Here is a plain English explanation of the Confidentiality of Relationship clause:
This clause prevents both parties from disclosing the other's confidential business information to any outside person, except as allowed.
Confidential information covers things like business dealings, customers, clients, and suppliers.
The parties can share the information internally with employees, contractors, advisors etc. who need it to perform contract duties. But they must ensure these people also maintain confidentiality.
Disclosure is allowed when required by law, courts or regulators.
The confidential information can only be used to carry out obligations under the contract.
In summary, this clause imposes a mutual duty to keep each other’s sensitive business information secret.
Limited internal sharing is permitted for contract purposes.

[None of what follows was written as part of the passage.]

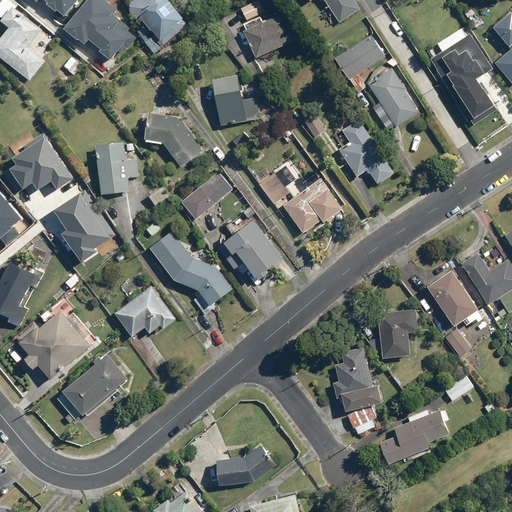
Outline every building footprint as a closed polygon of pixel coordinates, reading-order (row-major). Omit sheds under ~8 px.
[(44,30),(6,0),(3,0),(0,4),(0,18),(10,27),(0,39),(0,56),(30,81),(47,60),(31,47),(44,30)] [(36,0),(61,19),(76,0),(36,0)] [(131,43),(109,14),(111,12),(97,0),(92,0),(66,30),(82,44),(88,37),(106,62),(131,43)] [(170,0),(131,0),(131,16),(144,18),(165,46),(191,26),(170,0)] [(262,0),(242,8),(246,20),(266,13),(262,0)] [(309,0),(311,2),(313,0),(324,0),(340,23),(361,9),(355,0),(309,0)] [(511,11),(492,28),(511,51),(495,64),(511,83),(511,11)] [(290,13),(246,31),(258,59),(301,41),(290,13)] [(387,54),(372,34),(337,59),(352,80),(387,54)] [(493,68),(471,35),(431,60),(474,126),(499,110),(478,77),(493,68)] [(75,54),(64,66),(75,78),(87,66),(75,54)] [(394,68),(370,83),(383,103),(375,108),(389,131),(421,111),(394,68)] [(240,75),(214,80),(222,127),(261,118),(258,97),(244,100),(240,75)] [(327,128),(314,110),(300,121),(313,139),(327,128)] [(182,166),(203,151),(178,116),(150,113),(146,140),(165,143),(182,166)] [(396,173),(360,118),(343,130),(351,144),(340,152),(359,180),(371,172),(379,185),(396,173)] [(73,178),(45,136),(15,155),(19,160),(11,165),(26,188),(34,183),(38,188),(45,183),(51,192),(73,178)] [(125,141),(96,145),(101,196),(132,193),(131,179),(140,178),(138,159),(127,160),(125,141)] [(232,189),(219,174),(184,203),(197,219),(232,189)] [(345,209),(321,177),(284,206),(305,234),(321,221),(324,225),(345,209)] [(164,185),(150,196),(157,206),(172,196),(164,185)] [(111,238),(83,192),(55,208),(67,229),(61,233),(78,261),(96,251),(95,248),(111,238)] [(294,273),(255,220),(219,245),(242,276),(251,269),(259,279),(279,264),(289,277),(294,273)] [(0,246),(10,237),(0,224),(0,246)] [(211,307),(234,289),(218,269),(193,260),(173,231),(151,247),(176,281),(199,291),(211,307)] [(479,253),(462,265),(490,305),(511,289),(511,262),(509,258),(491,271),(479,253)] [(36,273),(10,261),(0,283),(0,318),(17,327),(26,309),(21,306),(36,273)] [(486,318),(453,270),(428,288),(456,327),(465,321),(468,326),(478,319),(480,322),(486,318)] [(177,320),(152,286),(115,314),(133,338),(145,330),(150,336),(163,326),(165,328),(177,320)] [(93,333),(68,302),(52,316),(47,311),(41,316),(46,321),(39,329),(32,322),(15,339),(30,354),(24,360),(36,373),(42,367),(55,380),(90,345),(86,341),(93,333)] [(418,309),(379,313),(384,357),(412,354),(410,332),(420,331),(418,309)] [(472,348),(460,333),(450,340),(462,356),(472,348)] [(152,342),(138,352),(160,382),(174,373),(152,342)] [(374,385),(365,347),(341,353),(343,364),(336,365),(340,381),(334,382),(337,398),(344,397),(348,411),(385,403),(381,384),(374,385)] [(122,397),(130,390),(124,383),(129,379),(108,355),(103,359),(99,355),(91,362),(95,366),(58,398),(76,419),(82,413),(85,417),(116,390),(122,397)] [(475,387),(467,375),(446,389),(454,401),(475,387)] [(441,411),(395,427),(399,437),(380,443),(388,465),(433,449),(430,441),(450,434),(441,411)] [(246,457),(218,461),(221,486),(256,482),(278,465),(262,445),(246,457)] [(203,511),(186,488),(155,511),(156,511),(203,511)] [(300,511),(297,496),(251,508),(252,511),(300,511)]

External disclosure is only allowed when legally required.
The confidentiality of relationship clause emerged in the early 20th century as companies sought to protect business secrets shared between contractual partners.

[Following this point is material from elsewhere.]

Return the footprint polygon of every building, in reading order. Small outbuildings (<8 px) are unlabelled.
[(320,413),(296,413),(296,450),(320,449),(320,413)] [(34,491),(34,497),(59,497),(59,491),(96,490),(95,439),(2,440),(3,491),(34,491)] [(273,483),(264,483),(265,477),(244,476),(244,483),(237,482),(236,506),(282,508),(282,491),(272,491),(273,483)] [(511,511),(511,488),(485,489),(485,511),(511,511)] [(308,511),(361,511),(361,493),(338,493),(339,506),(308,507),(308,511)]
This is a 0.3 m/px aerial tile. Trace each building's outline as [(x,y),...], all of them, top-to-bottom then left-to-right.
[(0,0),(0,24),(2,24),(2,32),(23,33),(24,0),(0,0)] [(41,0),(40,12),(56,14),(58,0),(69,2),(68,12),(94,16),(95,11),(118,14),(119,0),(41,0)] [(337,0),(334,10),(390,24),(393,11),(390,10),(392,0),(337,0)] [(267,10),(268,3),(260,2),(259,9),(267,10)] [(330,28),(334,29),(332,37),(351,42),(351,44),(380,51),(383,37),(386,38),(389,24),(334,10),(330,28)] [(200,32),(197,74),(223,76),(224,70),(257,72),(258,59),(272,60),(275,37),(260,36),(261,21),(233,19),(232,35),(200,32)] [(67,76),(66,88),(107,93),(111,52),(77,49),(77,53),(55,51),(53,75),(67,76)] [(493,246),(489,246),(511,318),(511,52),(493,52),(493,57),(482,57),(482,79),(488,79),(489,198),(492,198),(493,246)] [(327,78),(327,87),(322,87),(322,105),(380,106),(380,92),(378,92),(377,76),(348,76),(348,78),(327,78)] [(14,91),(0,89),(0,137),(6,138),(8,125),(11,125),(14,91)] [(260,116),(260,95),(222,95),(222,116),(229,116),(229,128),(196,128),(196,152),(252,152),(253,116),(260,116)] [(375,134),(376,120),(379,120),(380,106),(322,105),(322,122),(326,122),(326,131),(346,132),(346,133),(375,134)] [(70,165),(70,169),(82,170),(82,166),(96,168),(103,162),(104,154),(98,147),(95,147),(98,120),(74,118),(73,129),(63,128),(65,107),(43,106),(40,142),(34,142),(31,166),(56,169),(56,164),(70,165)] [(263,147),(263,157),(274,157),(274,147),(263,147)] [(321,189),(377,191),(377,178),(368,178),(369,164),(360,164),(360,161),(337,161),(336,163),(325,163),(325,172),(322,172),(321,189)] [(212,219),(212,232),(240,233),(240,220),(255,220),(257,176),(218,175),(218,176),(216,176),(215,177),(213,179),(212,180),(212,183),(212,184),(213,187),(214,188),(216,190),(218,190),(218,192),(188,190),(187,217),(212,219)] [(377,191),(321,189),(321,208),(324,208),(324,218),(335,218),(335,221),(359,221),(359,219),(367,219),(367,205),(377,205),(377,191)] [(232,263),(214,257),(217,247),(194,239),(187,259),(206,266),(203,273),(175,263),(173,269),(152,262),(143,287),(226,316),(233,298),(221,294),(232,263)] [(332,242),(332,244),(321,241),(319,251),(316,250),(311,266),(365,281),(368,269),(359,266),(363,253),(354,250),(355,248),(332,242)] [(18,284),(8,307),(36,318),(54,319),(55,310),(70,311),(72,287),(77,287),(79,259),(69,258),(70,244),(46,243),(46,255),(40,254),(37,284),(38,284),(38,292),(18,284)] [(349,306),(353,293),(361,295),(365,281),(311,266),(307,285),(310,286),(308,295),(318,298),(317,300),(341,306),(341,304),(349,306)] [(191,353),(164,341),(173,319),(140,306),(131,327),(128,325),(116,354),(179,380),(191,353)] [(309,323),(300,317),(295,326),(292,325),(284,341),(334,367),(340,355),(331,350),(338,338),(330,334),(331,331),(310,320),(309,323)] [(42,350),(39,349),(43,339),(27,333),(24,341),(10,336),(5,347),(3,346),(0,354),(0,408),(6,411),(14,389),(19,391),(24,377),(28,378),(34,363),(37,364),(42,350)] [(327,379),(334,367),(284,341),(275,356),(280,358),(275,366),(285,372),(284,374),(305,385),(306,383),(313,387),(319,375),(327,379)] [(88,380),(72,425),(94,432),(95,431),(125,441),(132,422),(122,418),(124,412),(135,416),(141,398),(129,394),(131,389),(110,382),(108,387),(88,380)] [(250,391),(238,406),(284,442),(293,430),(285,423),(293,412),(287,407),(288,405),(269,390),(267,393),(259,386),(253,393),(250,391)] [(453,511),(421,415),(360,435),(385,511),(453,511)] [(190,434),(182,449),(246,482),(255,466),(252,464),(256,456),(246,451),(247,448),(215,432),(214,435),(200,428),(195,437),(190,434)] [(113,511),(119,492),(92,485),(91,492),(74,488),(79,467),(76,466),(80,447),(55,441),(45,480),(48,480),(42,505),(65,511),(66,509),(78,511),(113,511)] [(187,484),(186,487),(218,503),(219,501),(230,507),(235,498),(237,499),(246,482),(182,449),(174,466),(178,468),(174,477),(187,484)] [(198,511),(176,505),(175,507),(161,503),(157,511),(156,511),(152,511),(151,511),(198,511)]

Its key historical developments include:
Early court rulings found implied duties to maintain confidentiality of trade secrets or other proprietary information exchanged within certain partnerships, joint ventures and vendor relationships. But the scope was uncertain.
Companies began expressly defining protected categories of confidential information in contracts. This provided more clarity than vague common law understandings of what constituted a "trade secret."
Confidentiality clauses also specified need-to-know internal sharing with employees or advisors involved in the relationship. This permitted necessary disclosures while preventing widespread leaks.
Carve-outs for legally mandated disclosures established boundaries to prevent obstruction of justice or regulatory duties.
Overly broad confidentiality came under scrutiny as restraints of trade. So contractual protections focused on competitively sensitive intellectual property and business data.
Technology growth increased reliance on external vendors and development partnerships. Customized confidentiality clauses became crucial for protecting proprietary information in complex collaborations while allowing necessary sharing.
Modern confidentiality of relationship clauses derive from early 20th century pioneering efforts to contractually define and govern commercial information flows between interconnected but independent entities.
In summary, this clause evolved to facilitate proprietary information sharing in business collaborations while mitigating trade secret risks.